Collected data:
= = = = =
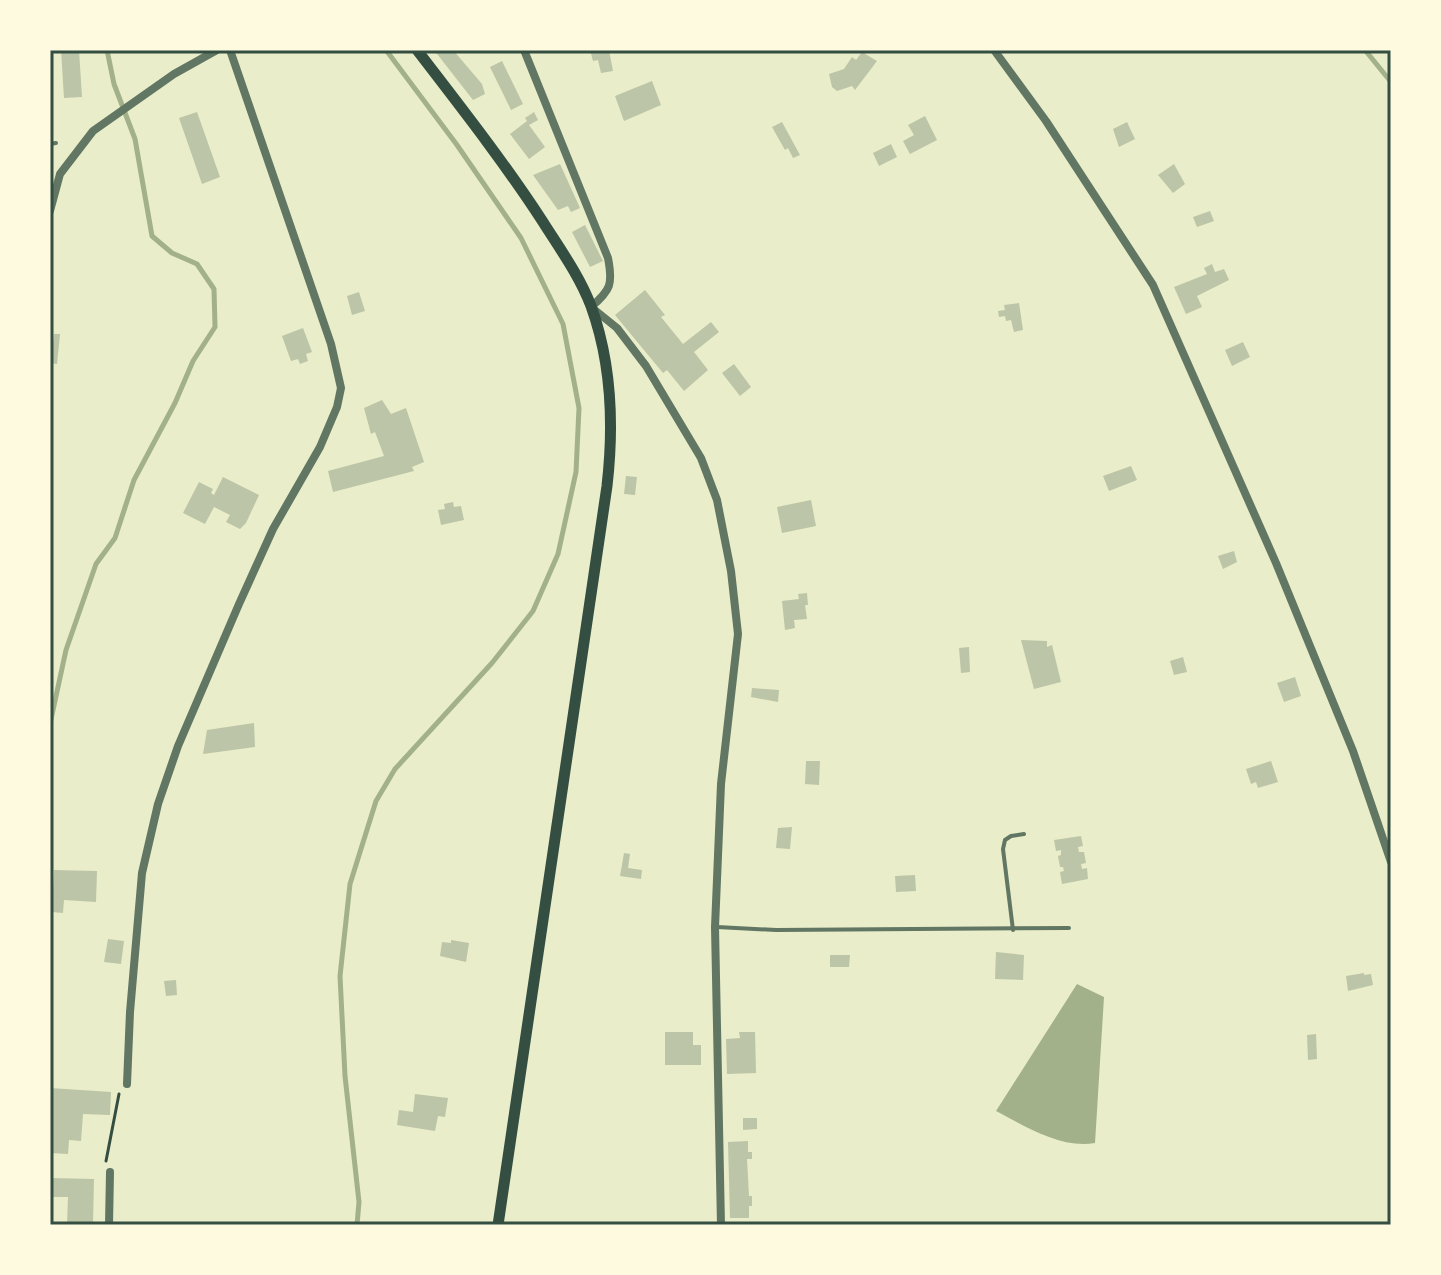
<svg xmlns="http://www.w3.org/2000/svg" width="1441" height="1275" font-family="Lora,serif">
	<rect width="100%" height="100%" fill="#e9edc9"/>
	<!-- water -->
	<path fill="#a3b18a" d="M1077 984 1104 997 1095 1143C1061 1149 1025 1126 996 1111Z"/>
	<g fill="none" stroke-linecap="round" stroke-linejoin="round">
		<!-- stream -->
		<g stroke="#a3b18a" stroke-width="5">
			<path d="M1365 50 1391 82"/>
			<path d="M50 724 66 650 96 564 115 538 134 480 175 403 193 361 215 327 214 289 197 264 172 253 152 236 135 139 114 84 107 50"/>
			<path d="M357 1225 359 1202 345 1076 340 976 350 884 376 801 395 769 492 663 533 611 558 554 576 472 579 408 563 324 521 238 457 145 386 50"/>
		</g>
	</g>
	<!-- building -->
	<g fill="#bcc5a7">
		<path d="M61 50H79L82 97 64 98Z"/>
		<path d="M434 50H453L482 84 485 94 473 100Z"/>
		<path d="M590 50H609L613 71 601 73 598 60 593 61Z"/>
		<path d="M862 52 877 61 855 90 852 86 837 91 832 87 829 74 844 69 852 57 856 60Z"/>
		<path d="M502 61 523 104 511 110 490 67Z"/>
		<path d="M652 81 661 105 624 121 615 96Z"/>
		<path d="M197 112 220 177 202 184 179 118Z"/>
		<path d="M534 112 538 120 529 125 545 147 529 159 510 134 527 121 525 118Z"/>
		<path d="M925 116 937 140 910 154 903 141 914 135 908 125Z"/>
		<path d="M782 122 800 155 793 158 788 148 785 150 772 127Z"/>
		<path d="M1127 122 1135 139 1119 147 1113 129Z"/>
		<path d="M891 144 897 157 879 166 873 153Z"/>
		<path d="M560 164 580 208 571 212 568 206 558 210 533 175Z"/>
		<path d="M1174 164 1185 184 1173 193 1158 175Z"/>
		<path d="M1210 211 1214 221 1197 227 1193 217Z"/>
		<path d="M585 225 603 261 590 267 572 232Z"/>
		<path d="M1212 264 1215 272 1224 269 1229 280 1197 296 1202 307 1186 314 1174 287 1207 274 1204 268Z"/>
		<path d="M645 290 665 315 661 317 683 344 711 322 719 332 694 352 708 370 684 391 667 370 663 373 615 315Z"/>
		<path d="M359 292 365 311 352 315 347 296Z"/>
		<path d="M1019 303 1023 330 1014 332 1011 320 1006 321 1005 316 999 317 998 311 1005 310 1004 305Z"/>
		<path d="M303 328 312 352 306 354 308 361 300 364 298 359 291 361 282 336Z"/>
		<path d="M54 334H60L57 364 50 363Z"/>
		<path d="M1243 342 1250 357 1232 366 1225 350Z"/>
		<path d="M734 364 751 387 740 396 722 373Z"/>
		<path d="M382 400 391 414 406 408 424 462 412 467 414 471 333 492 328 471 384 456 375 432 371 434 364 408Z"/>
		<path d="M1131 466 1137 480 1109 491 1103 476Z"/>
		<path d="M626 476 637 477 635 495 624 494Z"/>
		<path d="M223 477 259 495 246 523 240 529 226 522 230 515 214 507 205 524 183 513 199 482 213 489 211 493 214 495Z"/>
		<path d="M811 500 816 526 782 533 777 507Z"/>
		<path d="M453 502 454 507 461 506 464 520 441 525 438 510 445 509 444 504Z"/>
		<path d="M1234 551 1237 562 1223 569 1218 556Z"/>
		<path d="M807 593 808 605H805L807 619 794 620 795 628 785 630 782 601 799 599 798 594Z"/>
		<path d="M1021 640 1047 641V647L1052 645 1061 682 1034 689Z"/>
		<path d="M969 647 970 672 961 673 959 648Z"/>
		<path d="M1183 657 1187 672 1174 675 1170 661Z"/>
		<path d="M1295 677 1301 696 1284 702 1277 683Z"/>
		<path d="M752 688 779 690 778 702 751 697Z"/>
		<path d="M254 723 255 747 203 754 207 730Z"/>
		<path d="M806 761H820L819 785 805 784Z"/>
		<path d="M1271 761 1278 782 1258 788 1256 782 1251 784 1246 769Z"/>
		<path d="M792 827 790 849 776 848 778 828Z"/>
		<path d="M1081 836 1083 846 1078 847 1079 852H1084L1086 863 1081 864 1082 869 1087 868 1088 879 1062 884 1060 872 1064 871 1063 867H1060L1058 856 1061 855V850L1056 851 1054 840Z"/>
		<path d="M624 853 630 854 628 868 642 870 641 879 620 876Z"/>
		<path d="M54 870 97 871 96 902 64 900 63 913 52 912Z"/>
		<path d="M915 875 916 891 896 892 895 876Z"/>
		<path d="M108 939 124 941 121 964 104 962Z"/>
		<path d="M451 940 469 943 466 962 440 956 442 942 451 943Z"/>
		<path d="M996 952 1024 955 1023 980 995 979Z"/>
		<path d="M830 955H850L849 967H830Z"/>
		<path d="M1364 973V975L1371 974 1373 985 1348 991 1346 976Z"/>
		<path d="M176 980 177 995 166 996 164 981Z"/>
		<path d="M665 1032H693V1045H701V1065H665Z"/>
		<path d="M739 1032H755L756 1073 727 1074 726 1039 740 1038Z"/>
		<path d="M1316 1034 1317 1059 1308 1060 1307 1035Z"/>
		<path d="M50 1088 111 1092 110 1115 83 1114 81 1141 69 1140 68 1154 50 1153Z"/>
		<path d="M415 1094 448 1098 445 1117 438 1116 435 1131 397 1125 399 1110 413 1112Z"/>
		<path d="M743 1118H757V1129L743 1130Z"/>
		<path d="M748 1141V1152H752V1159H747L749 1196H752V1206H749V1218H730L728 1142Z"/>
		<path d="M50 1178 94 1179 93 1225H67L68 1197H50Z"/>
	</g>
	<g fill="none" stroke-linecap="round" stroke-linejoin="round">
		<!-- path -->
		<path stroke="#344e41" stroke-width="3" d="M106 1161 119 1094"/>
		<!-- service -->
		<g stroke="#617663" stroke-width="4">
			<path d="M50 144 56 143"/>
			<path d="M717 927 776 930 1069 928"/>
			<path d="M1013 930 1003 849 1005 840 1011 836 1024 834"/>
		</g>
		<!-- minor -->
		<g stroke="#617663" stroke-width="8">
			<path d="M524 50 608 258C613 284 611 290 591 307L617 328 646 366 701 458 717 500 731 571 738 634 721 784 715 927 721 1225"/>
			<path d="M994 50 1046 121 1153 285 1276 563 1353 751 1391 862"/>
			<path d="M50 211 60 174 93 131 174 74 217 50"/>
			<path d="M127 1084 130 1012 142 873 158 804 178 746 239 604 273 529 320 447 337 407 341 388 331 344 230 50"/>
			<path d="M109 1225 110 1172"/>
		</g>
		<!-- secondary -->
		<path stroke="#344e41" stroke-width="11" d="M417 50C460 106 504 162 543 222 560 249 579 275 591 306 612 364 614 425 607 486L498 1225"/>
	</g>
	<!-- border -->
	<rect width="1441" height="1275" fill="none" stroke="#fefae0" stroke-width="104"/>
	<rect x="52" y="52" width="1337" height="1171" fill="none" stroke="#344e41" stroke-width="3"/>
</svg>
= = = = =
One line above contains "<!-- border -->". Output that line and each one after it, word for word, and nothing else.

- [Answer to this problem]
	<!-- border -->
	<rect width="1441" height="1275" fill="none" stroke="#fefae0" stroke-width="104"/>
	<rect x="52" y="52" width="1337" height="1171" fill="none" stroke="#344e41" stroke-width="3"/>
</svg>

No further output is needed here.